Authenticity isn’t fluffy — it’s fuel
People love to roll their eyes at the word “authentic.”
But authenticity is strongly linked to well-being and engagement across a big body of research.
That’s why the “raw post” hits harder sometimes than the polished one. People are tired of performance. They want something that feels human.
And you want the same thing too.
Because even if you “win” with a script… You lose yourself.
The simplest self audit question I use
If you want to find where you’re showing up inauthentically, here’s the blunt question:
Is it a f*ck yes? Because if it’s not… It’s a hell no.
No “maybe.” No “sort of.” No, “I can convince myself.”
High performers live in grey because grey feels safe. Grey lets you avoid commitment and avoid accountability.
But your gut knows.
The “maybe” usually means you’re negotiating with fear or approval.
Practical fixes : without turning this into a self help lecture
You don’t need 47 steps. You need reps.
1) Name the script you’re running
Write it down. Literally.
Examples:
“I have to grind to be worthy.”
“If I’m not growing online, I’m failing.”

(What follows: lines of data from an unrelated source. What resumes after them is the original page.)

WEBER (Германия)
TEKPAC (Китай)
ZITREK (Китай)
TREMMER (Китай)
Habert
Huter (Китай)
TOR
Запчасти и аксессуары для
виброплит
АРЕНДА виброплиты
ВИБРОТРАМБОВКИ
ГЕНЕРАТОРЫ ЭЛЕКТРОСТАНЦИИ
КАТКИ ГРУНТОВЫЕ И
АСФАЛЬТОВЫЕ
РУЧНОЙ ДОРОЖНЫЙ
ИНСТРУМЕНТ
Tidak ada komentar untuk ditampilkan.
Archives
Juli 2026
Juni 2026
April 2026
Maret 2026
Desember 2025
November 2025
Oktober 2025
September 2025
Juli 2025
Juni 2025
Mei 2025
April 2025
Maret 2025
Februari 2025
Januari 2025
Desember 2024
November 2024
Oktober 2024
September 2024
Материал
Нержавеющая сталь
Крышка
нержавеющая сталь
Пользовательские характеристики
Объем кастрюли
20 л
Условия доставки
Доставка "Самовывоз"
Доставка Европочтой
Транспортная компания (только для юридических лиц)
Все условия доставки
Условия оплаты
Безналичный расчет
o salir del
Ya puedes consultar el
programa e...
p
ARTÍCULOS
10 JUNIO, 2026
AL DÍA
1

“I can’t be messy or people will judge me.”
“I should handle everything alone.”
2) Track the cost (make it undeniable)
Don’t keep it vague. Get specific:
What is this costing my peace?
What is this costing my creativity?
What is this costing my relationship?
What is this costing my leadership at home?
When the cost is clear, the script stops feeling “normal.”
3) Replace performance with one honest rep
This is the rule I’m living by right now:
One take. One truth. One lesson.
Not as a content hack—as identity training.
Because confidence isn’t something you think your way into.
Confidence is evidence.
And evidence comes from doing the thing while your heart’s racing.
The takeaway
If you feel stuck right now, don’t automatically assume you need more discipline or a better plan.
Ask the real question:
Am I stuck… or am I living by other people’s rules?
Because the more you follow a script that isn’t yours, the more you lose your real voice.
And when you lose your voice in one area, it leaks into the rest:
you stop creating
you stop connecting
you stop leading
you start performing
Closing challenge (simple)
Today, pick one place you’re being “maybe.”
Then run the test:
Is it a f*ck yes?If not, stop negotiating.
And if you want to take one rep this week:Say one honest sentence out loud—at home, at work, or on camera.
Because that’s where your life starts changing.